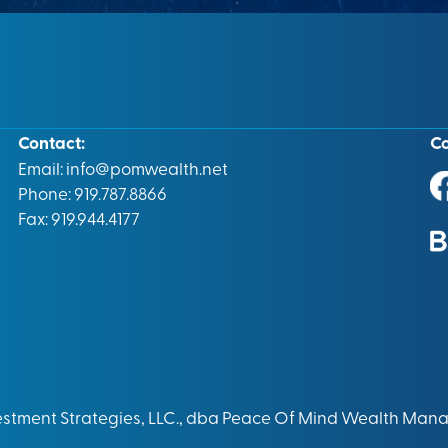
Contact:
C
Email:
info@pomwealth.net
Phone: 919.787.8866
Fax: 919.944.4177
vestment Strategies, LLC., dba Peace Of Mind Wealth Man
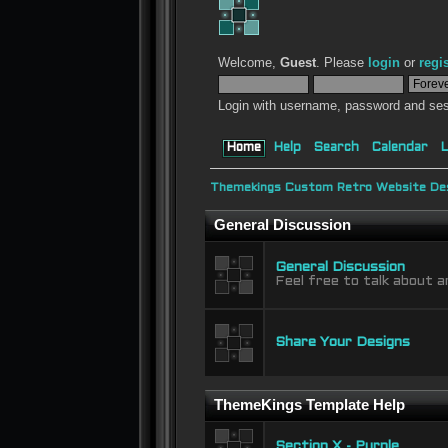
Welcome,
Guest
. Please
login
or
regi
Login with username, password and ses
Home
Help
Search
Calendar
L
Themekings Custom Retro Website Des
General Discussion
General Discussion
Feel free to talk about a
Share Your Designs
ThemeKings Template Help
Section X - Purple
§ §
Rewrite the text read from every row above, putting "Open Forum" wherever "General Discussion" appears and keeping everything else the same. Leave the pictures out of your answer.

Contact:
C
Email:
info@pomwealth.net
Phone: 919.787.8866
Fax: 919.944.4177
vestment Strategies, LLC., dba Peace Of Mind Wealth Man
Welcome,
Guest
. Please
login
or
regi
Login with username, password and ses
Home
Help
Search
Calendar
L
Themekings Custom Retro Website Des
Open Forum
Open Forum
Feel free to talk about a
Share Your Designs
ThemeKings Template Help
Section X - Purple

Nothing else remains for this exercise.